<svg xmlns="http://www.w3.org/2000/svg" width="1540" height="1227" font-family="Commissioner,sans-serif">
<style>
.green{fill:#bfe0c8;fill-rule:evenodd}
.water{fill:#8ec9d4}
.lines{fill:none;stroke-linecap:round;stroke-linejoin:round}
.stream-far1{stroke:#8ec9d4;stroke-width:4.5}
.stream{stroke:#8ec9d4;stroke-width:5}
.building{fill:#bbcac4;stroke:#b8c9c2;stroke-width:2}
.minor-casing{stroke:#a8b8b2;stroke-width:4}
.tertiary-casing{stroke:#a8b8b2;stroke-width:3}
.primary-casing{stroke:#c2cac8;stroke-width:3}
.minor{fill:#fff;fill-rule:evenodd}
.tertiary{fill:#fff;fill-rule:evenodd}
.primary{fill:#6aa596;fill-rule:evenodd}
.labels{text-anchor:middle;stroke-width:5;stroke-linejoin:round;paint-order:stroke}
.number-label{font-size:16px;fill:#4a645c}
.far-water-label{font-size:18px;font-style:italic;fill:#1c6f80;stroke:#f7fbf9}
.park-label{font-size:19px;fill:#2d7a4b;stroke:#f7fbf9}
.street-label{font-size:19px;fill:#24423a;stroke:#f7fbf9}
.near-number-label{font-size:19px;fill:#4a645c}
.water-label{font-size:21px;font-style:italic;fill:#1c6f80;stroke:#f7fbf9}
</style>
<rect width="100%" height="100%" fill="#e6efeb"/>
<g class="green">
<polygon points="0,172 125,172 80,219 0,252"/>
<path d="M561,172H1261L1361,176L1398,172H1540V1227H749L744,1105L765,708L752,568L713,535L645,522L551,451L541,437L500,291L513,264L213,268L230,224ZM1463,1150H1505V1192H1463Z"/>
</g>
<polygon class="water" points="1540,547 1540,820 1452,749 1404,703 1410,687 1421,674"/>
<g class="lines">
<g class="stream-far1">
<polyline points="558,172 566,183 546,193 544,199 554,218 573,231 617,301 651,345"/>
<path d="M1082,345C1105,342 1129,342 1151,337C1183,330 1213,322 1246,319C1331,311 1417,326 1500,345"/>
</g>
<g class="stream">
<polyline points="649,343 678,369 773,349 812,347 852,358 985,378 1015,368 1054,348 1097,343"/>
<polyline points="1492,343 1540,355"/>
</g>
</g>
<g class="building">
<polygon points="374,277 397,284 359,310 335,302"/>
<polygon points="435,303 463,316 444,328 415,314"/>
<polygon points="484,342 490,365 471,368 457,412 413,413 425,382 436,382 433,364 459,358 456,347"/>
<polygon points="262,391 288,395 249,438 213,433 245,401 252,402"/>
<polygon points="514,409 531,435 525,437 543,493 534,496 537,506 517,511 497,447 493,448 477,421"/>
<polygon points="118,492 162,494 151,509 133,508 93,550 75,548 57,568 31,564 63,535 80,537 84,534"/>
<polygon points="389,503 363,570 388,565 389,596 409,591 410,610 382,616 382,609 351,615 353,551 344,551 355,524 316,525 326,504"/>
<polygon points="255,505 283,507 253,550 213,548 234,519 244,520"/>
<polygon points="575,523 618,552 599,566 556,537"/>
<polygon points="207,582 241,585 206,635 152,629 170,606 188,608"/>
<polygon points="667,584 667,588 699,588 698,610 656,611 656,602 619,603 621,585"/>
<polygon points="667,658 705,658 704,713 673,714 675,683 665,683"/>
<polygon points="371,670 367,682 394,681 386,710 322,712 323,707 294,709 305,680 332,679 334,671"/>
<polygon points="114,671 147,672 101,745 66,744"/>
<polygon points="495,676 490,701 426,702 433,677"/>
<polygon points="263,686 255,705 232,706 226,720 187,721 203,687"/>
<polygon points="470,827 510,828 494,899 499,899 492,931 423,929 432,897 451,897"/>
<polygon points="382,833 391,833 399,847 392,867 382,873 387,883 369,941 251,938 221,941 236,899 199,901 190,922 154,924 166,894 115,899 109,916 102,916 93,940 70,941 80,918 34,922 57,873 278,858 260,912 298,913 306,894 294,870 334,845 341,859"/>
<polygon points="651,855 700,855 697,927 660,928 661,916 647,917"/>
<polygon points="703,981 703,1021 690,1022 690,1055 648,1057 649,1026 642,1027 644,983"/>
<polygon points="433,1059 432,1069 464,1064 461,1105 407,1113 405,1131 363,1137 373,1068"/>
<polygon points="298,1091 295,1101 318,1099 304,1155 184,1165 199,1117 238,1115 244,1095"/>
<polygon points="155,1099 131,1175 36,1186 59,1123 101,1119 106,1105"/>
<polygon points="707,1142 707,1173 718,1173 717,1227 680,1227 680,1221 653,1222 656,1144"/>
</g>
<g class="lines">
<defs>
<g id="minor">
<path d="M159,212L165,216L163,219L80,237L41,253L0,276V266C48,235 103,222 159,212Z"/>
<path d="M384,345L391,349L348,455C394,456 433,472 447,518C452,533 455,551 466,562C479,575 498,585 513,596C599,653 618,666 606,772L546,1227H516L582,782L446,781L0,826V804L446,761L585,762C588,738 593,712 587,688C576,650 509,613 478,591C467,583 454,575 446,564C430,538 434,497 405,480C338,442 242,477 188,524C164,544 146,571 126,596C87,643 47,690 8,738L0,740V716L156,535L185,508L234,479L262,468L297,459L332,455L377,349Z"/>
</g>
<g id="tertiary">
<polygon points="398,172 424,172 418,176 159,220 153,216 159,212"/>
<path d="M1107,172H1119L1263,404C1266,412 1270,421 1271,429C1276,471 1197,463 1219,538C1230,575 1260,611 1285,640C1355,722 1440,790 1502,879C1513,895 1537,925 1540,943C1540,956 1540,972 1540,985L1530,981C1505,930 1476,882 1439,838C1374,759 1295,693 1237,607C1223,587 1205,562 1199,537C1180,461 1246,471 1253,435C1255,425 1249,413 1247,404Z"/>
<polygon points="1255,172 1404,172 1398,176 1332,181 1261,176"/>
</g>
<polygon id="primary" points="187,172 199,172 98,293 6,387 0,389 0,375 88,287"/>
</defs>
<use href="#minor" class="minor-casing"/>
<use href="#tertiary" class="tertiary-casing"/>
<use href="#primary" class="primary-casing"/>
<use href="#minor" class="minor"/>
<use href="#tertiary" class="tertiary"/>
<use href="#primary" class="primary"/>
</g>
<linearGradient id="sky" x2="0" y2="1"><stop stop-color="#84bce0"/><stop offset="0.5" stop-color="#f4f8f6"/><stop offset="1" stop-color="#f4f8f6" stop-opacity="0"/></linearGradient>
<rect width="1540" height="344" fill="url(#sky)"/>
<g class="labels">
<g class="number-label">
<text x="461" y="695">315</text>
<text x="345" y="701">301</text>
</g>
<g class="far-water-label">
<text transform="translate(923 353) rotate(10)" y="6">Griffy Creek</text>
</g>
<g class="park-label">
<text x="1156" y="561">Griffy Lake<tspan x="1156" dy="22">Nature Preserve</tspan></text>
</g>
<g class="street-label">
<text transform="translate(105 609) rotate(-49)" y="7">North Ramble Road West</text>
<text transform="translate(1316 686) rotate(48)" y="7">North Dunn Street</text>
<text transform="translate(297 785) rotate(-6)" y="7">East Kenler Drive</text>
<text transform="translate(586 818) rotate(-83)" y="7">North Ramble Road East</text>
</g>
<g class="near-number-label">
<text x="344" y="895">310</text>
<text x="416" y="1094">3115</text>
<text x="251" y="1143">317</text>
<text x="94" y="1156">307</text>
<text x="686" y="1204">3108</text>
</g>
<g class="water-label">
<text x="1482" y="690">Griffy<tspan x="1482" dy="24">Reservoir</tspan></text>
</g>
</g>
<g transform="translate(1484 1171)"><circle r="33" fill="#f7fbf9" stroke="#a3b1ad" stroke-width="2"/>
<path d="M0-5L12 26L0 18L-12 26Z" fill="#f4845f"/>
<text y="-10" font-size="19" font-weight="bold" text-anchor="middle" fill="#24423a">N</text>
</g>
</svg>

» Work request: Scan the material above for the word "middle", and copy each line where it appears.

» Solution to this exercise:
.labels{text-anchor:middle;stroke-width:5;stroke-linejoin:round;paint-order:stroke}
<text y="-10" font-size="19" font-weight="bold" text-anchor="middle" fill="#24423a">N</text>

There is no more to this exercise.